Sebastian Meschenmoser: Rotkäppchen hat keine Lust, Thienemann-Esslinger Verlag, Stuttgart 2016, 32 Seiten, €12,99, 978-3-522-45827-6
„Einen kantigen Ziegelstein, eine stinkende Socke und einen ollen Kaugummi? Das sind doch keine Geschenke für eine alte Dame! Was bist du nur für eine Enkelin!“
Ein hungriger Wolf streift durch den Wald, denn seine Großmutter hat ihm erzählt, wenn man sich bitter fühlt, sollte man ein süßes Kind verschlingen. Natürlich muss man es vorher in ein unverfängliches Gespräch verwickeln.
„… eine Einladung zu einem Spaziergang tief in den Wald, noch auf einen Tee und Kekse in die dunkle Höhle…. und dann – Zack! – ab in den Kochtopf! Oder in die Bratpfanne, je nach Rezept.“
Ja, so einfach kann es gehen. Und wenn ein frisches kleines Mädchen mit roter Kappe den Weg des Wolfes streift, um so besser. Aber dieses Kind ist einfach nur garstig. Sie ist sauer, dass sie zur Oma gehen muss und dort langweilige Bilder ansehen soll. Der ganze schöne Sonntag ist dahin. Und so sind ihre Gaben für die Oma auch ziemlich lieblos. Der Wolf erinnert sich an den Geburtstag seiner Oma und backt erst mal einen Kuchen, sucht Blumen und kauft eine gute Flasche Wein. Das Kind wird immer griesgrämiger, da zu viel Zeit vergeht. Großmutters Sehfähigkeit hat ziemlich gelitten und so denkt sie, der nette Herr mit dem Kuchen hat einfach nur zu viele Haare. In ihrem chaotischen Haushalt zwischen Büchern, Wollknäuel und allem möglichen Krimskrams findet sie auch ihre geliebten Fotoalben. Und je besser sich Großmutter und Wolf amüsieren, um so grantiger wird das Mädchen, dass vor Wut ständig die Fäuste ballt.

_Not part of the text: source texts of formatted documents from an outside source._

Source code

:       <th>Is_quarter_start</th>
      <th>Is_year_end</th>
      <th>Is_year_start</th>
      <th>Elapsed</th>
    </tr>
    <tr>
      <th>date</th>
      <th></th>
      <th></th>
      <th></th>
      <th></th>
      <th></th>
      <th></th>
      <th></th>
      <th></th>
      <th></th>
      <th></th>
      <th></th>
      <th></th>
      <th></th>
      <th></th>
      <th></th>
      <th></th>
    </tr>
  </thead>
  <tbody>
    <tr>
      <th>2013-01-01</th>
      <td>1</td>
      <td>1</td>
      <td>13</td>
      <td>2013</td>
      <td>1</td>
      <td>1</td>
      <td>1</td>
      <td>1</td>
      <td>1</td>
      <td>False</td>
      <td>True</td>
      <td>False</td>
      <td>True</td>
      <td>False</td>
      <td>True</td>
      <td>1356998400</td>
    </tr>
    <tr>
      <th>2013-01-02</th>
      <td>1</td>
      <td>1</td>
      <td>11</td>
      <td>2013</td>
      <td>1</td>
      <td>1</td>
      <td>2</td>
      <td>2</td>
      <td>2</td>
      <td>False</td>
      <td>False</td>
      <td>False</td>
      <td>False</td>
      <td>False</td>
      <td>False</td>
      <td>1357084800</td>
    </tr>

Auf jeden Fall haben sich Großmutter und Wolf gefunden. Das Mädchen jedoch zieht in die Höhle des Wolfes und wird eine gefürchtete Räuberin.
Das Grimmsche Märchen vom braven Rotkäppchen wurde schon viele Male uminterpretiert. Sebastian Meschenmoser hat sich für eine moderne Variante entschieden, in der Rotkäppchen lieber Abenteuer erleben würde als mit Oma in der Vergangenheit schwelgen. Der Wolf hingegen ist kein begabter Verführer, auch wenn er Goethe zitiert. Seine Stärken liegen im Zuhören, auch wenn Oma mit ihrem Huhn auf dem Kopf ziemlich verrückt wirkt. Mit Oma jedenfalls frühstücken und Socken stricken gefällt ihm besser, als allein in der Höhle zu sitzen.
In seinen Zeichnungen konzentriert sich der in Berlin lebende Künstler sehr genau auf seine Figuren und deren Körpersprache. Fast filigran wirken seine mit Bleistift gezeichneten Bilder, die den humorvollen Text aufnehmen und weitererzählen.